Girard-Perregaux Calibre GP01800-0013
As far as technicality is concerned, Laureato's 1975 movement was another surprise. Four years after the (relatively large) first quartz movement produced in Switzerland was introduced, Girard-Perregaux's engineers came up with a particularly thin and compact movement, which was fitted to the Laureato. Its chronometric performance was astonishing. The movement passed the official accuracy tests easily. Thanks to this piece, Girard-Perregaux became the watchmaking Manufacture with the most quartz chronometer certificates in the following years.

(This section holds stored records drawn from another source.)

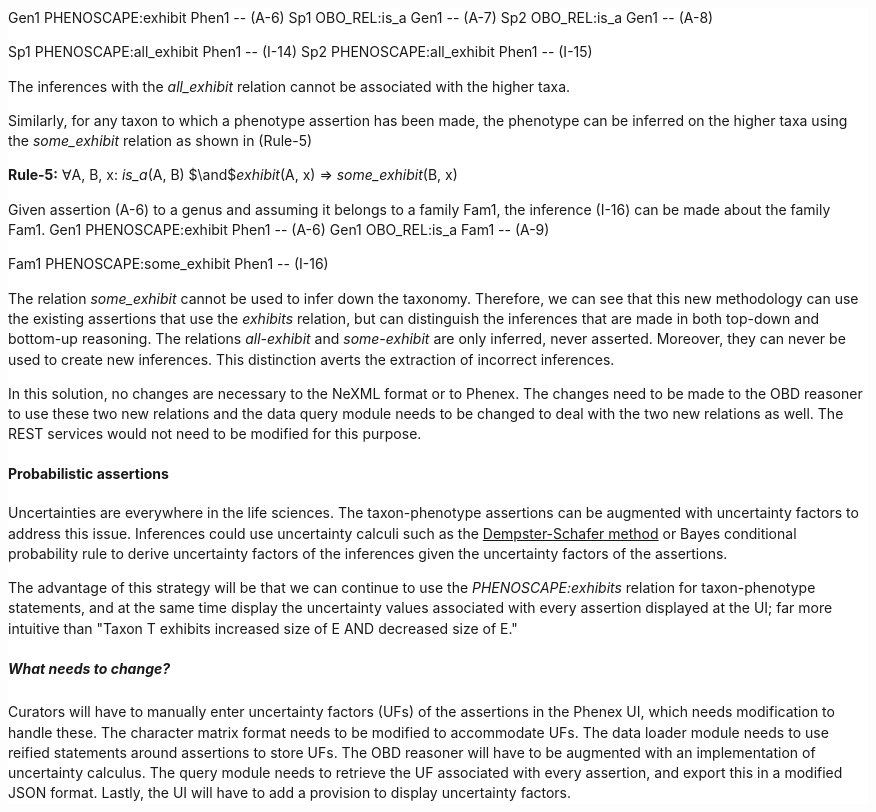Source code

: <javascript> Gen1 PHENOSCAPE:exhibit Phen1 -- (A-6) Sp1 OBO_REL:is_a
Gen1 -- (A-7) Sp2 OBO_REL:is_a Gen1 -- (A-8)

Sp1 PHENOSCAPE:all_exhibit Phen1 -- (I-14) Sp2 PHENOSCAPE:all_exhibit
Phen1 -- (I-15) </javascript>

The inferences with the *all_exhibit* relation cannot be associated with
the higher taxa.

Similarly, for any taxon to which a phenotype assertion has been made,
the phenotype can be inferred on the higher taxa using the
*some_exhibit* relation as shown in (Rule-5)

**Rule-5:** $`\forall`$A, B, x: *is_a*(A, B) $`\and`$*exhibit*(A, x)
$`\Rightarrow`$ *some_exhibit*(B, x)

Given assertion (A-6) to a genus and assuming it belongs to a family
Fam1, the inference (I-16) can be made about the family Fam1.
<javascript> Gen1 PHENOSCAPE:exhibit Phen1 -- (A-6) Gen1 OBO_REL:is_a
Fam1 -- (A-9)

Fam1 PHENOSCAPE:some_exhibit Phen1 -- (I-16) </javascript>

The relation *some_exhibit* cannot be used to infer down the taxonomy.
Therefore, we can see that this new methodology can use the existing
assertions that use the *exhibits* relation, but can distinguish the
inferences that are made in both top-down and bottom-up reasoning. The
relations *all-exhibit* and *some-exhibit* are only inferred, never
asserted. Moreover, they can never be used to create new inferences.
This distinction averts the extraction of incorrect inferences.

In this solution, no changes are necessary to the NeXML format or to
Phenex. The changes need to be made to the OBD reasoner to use these two
new relations and the data query module needs to be changed to deal with
the two new relations as well. The REST services would not need to be
modified for this purpose.

#### Probabilistic assertions

Uncertainties are everywhere in the life sciences. The taxon-phenotype
assertions can be augmented with uncertainty factors to address this
issue. Inferences could use uncertainty calculi such as the
[Dempster-Schafer
method](http://en.wikipedia.org/wiki/Dempster%E2%80%93Shafer_theory) or
Bayes conditional probability rule to derive uncertainty factors of the
inferences given the uncertainty factors of the assertions.

The advantage of this strategy will be that we can continue to use the
*PHENOSCAPE:exhibits* relation for taxon-phenotype statements, and at
the same time display the uncertainty values associated with every
assertion displayed at the UI; far more intuitive than "Taxon T exhibits
increased size of E AND decreased size of E."

##### What needs to change?

Curators will have to manually enter uncertainty factors (UFs) of the
assertions in the Phenex UI, which needs modification to handle these.
The character matrix format needs to be modified to accommodate UFs. The
data loader module needs to use reified statements around assertions to
store UFs. The OBD reasoner will have to be augmented with an
implementation of uncertainty calculus. The query module needs to
retrieve the UF associated with every assertion, and export this in a
modified JSON format. Lastly, the UI will have to add a provision to
display uncertainty factors.
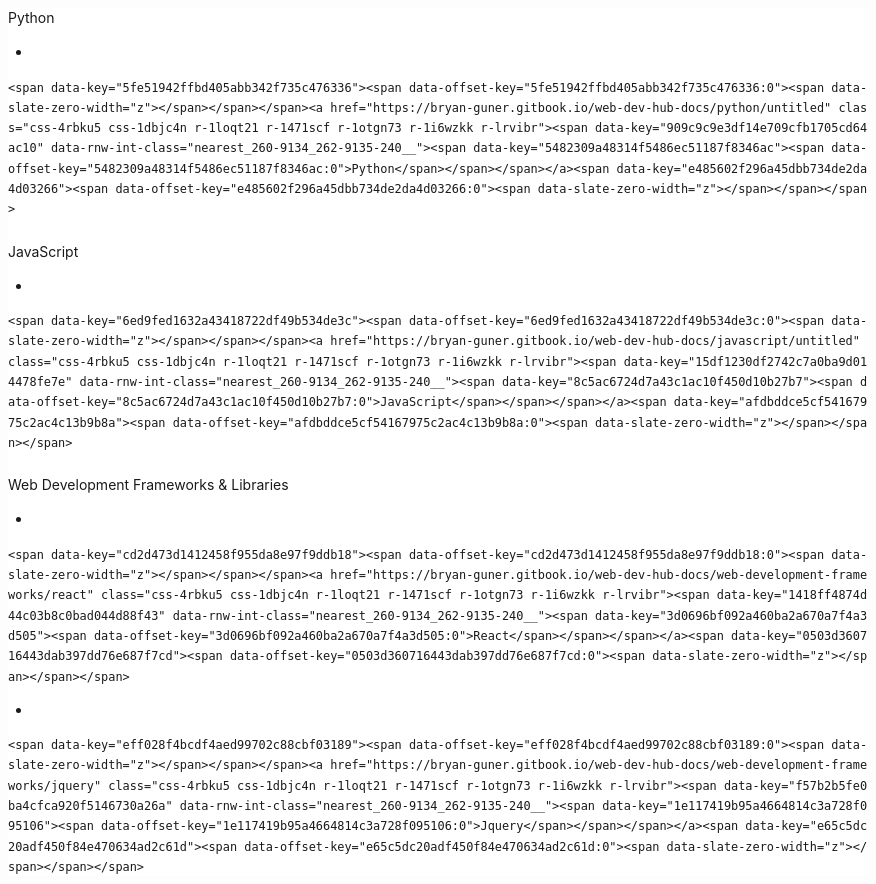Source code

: ### 

<span data-key="a162202c8a9a47ee9a62b8e26322d5b6"><span data-offset-key="a162202c8a9a47ee9a62b8e26322d5b6:0">Python</span></span>

-   

    <span data-key="5fe51942ffbd405abb342f735c476336"><span data-offset-key="5fe51942ffbd405abb342f735c476336:0"><span data-slate-zero-width="z">​</span></span></span><a href="https://bryan-guner.gitbook.io/web-dev-hub-docs/python/untitled" class="css-4rbku5 css-1dbjc4n r-1loqt21 r-1471scf r-1otgn73 r-1i6wzkk r-lrvibr"><span data-key="909c9c9e3df14e709cfb1705cd64ac10" data-rnw-int-class="nearest_260-9134_262-9135-240__"><span data-key="5482309a48314f5486ec51187f8346ac"><span data-offset-key="5482309a48314f5486ec51187f8346ac:0">Python</span></span></span></a><span data-key="e485602f296a45dbb734de2da4d03266"><span data-offset-key="e485602f296a45dbb734de2da4d03266:0"><span data-slate-zero-width="z">​</span></span></span>

### 

<span data-key="3b046cd4773948448ba482b197035000"><span data-offset-key="3b046cd4773948448ba482b197035000:0">JavaScript</span></span>

-   

    <span data-key="6ed9fed1632a43418722df49b534de3c"><span data-offset-key="6ed9fed1632a43418722df49b534de3c:0"><span data-slate-zero-width="z">​</span></span></span><a href="https://bryan-guner.gitbook.io/web-dev-hub-docs/javascript/untitled" class="css-4rbku5 css-1dbjc4n r-1loqt21 r-1471scf r-1otgn73 r-1i6wzkk r-lrvibr"><span data-key="15df1230df2742c7a0ba9d014478fe7e" data-rnw-int-class="nearest_260-9134_262-9135-240__"><span data-key="8c5ac6724d7a43c1ac10f450d10b27b7"><span data-offset-key="8c5ac6724d7a43c1ac10f450d10b27b7:0">JavaScript</span></span></span></a><span data-key="afdbddce5cf54167975c2ac4c13b9b8a"><span data-offset-key="afdbddce5cf54167975c2ac4c13b9b8a:0"><span data-slate-zero-width="z">​</span></span></span>

### 

<span data-key="ac9fa4809933430ebfdbebcf285e1908"><span data-offset-key="ac9fa4809933430ebfdbebcf285e1908:0">Web Development Frameworks & Libraries</span></span>

-   

    <span data-key="cd2d473d1412458f955da8e97f9ddb18"><span data-offset-key="cd2d473d1412458f955da8e97f9ddb18:0"><span data-slate-zero-width="z">​</span></span></span><a href="https://bryan-guner.gitbook.io/web-dev-hub-docs/web-development-frameworks/react" class="css-4rbku5 css-1dbjc4n r-1loqt21 r-1471scf r-1otgn73 r-1i6wzkk r-lrvibr"><span data-key="1418ff4874d44c03b8c0bad044d88f43" data-rnw-int-class="nearest_260-9134_262-9135-240__"><span data-key="3d0696bf092a460ba2a670a7f4a3d505"><span data-offset-key="3d0696bf092a460ba2a670a7f4a3d505:0">React</span></span></span></a><span data-key="0503d360716443dab397dd76e687f7cd"><span data-offset-key="0503d360716443dab397dd76e687f7cd:0"><span data-slate-zero-width="z">​</span></span></span>

-   

    <span data-key="eff028f4bcdf4aed99702c88cbf03189"><span data-offset-key="eff028f4bcdf4aed99702c88cbf03189:0"><span data-slate-zero-width="z">​</span></span></span><a href="https://bryan-guner.gitbook.io/web-dev-hub-docs/web-development-frameworks/jquery" class="css-4rbku5 css-1dbjc4n r-1loqt21 r-1471scf r-1otgn73 r-1i6wzkk r-lrvibr"><span data-key="f57b2b5fe0ba4cfca920f5146730a26a" data-rnw-int-class="nearest_260-9134_262-9135-240__"><span data-key="1e117419b95a4664814c3a728f095106"><span data-offset-key="1e117419b95a4664814c3a728f095106:0">Jquery</span></span></span></a><span data-key="e65c5dc20adf450f84e470634ad2c61d"><span data-offset-key="e65c5dc20adf450f84e470634ad2c61d:0"><span data-slate-zero-width="z">​</span></span></span>
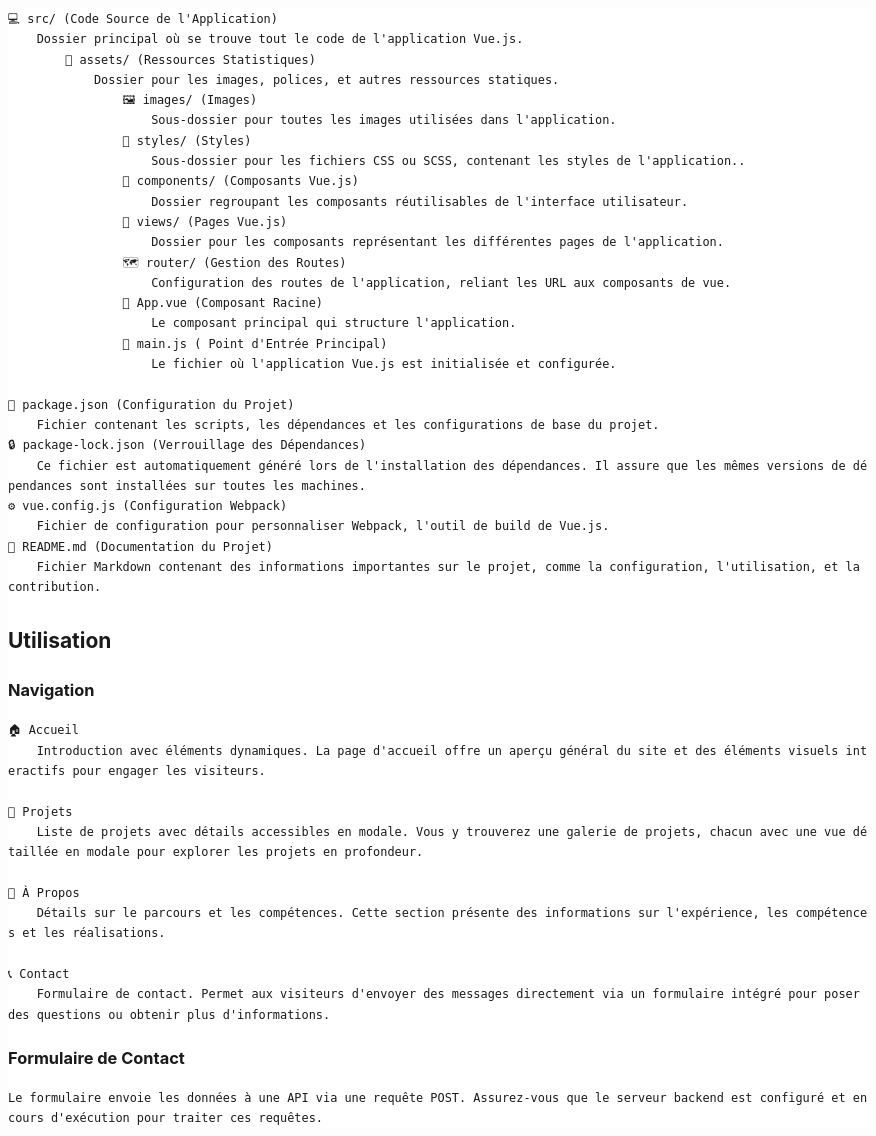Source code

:     💻 src/ (Code Source de l'Application)
        Dossier principal où se trouve tout le code de l'application Vue.js.
            🎨 assets/ (Ressources Statistiques)
                Dossier pour les images, polices, et autres ressources statiques.
                    🖼️ images/ (Images)
                        Sous-dossier pour toutes les images utilisées dans l'application.
                    🎨 styles/ (Styles)
                        Sous-dossier pour les fichiers CSS ou SCSS, contenant les styles de l'application..
                    🧩 components/ (Composants Vue.js)
                        Dossier regroupant les composants réutilisables de l'interface utilisateur.
                    📄 views/ (Pages Vue.js)
                        Dossier pour les composants représentant les différentes pages de l'application.
                    🗺️ router/ (Gestion des Routes)
                        Configuration des routes de l'application, reliant les URL aux composants de vue.
                    🔧 App.vue (Composant Racine)
                        Le composant principal qui structure l'application.
                    🚀 main.js ( Point d'Entrée Principal)
                        Le fichier où l'application Vue.js est initialisée et configurée.
                
    📜 package.json (Configuration du Projet)
        Fichier contenant les scripts, les dépendances et les configurations de base du projet.
    🔒 package-lock.json (Verrouillage des Dépendances)
        Ce fichier est automatiquement généré lors de l'installation des dépendances. Il assure que les mêmes versions de dépendances sont installées sur toutes les machines.
    ⚙️ vue.config.js (Configuration Webpack)
        Fichier de configuration pour personnaliser Webpack, l'outil de build de Vue.js.
    📖 README.md (Documentation du Projet)
        Fichier Markdown contenant des informations importantes sur le projet, comme la configuration, l'utilisation, et la contribution.

## Utilisation

### Navigation 

    🏠 Accueil
        Introduction avec éléments dynamiques. La page d'accueil offre un aperçu général du site et des éléments visuels interactifs pour engager les visiteurs.

    💼 Projets
        Liste de projets avec détails accessibles en modale. Vous y trouverez une galerie de projets, chacun avec une vue détaillée en modale pour explorer les projets en profondeur.

    👤 À Propos
        Détails sur le parcours et les compétences. Cette section présente des informations sur l'expérience, les compétences et les réalisations.

    📞 Contact
        Formulaire de contact. Permet aux visiteurs d'envoyer des messages directement via un formulaire intégré pour poser des questions ou obtenir plus d'informations.

### Formulaire de Contact
    Le formulaire envoie les données à une API via une requête POST. Assurez-vous que le serveur backend est configuré et en cours d'exécution pour traiter ces requêtes.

The Laureato is here to stay and lives up to its name.
Visual identity, a legendary tourbillon
The three bridges are an integral part of the visual identity of the brand established in La Chaux-de-Fonds, which was originally devoted to creating tourbillons when it was founded in the 1850s.
At the time, the watchmaker from La Chaux-de-Fond Constant Girard-Perregaux created a piece that was awarded a first class prize from the Neuchâtel Observatory. Its tourbillon movement was made of three parallel bridges under which the barrel, the centre-wheel and the tourbillon were aligned.
A century later, Girard-Perregaux reproduced the icon and the complicated mechanical watches in which it was fitted became a huge success. Today, the three bridges have become the brand's DNA while also being a fully-fledged design element.
The new Laureato collection will take advantage of its communication strategy, which will focus on the book looking back on the 225 years of Girard-Perregaux and the legendary 'three-bridge' tourbillon. As Antonio Calce put it, it was undoubtedly the innovation at 2017 SIHH. He cheerfully said: “This year, we will celebrate the 150th anniversary of this invention. (Editor’s note: the three gold bridge tourbillon). It's exceptional. In addition, we have taken an interesting step further in terms of our signature features – we no longer need to affix the 'GP' initials on one of the bridges for people to identify it. Nevertheless, we hope to create a range of products around the ‘GP’ inscription”.
He went on to specify: “In addition to the traditional ‘three bridges' that have been used for 150 years, the objective was to create three price segments. The top of the price segment is a tourbillon. A high complication will be placed in the middle range and a basic complication will be offered at the bottom of the pyramid. The first piece created was the Neo-Bridge model. Entirely produced in-house, it was equipped with a large variable-inertia balance of a low 3Hz frequency. It cost CHF 24,000. The price is reasonable for a 'three-bridge' signature”. The message is loud and clear: Girard Perregaux intends to include more affordable watches in its fine-watchmaking collection.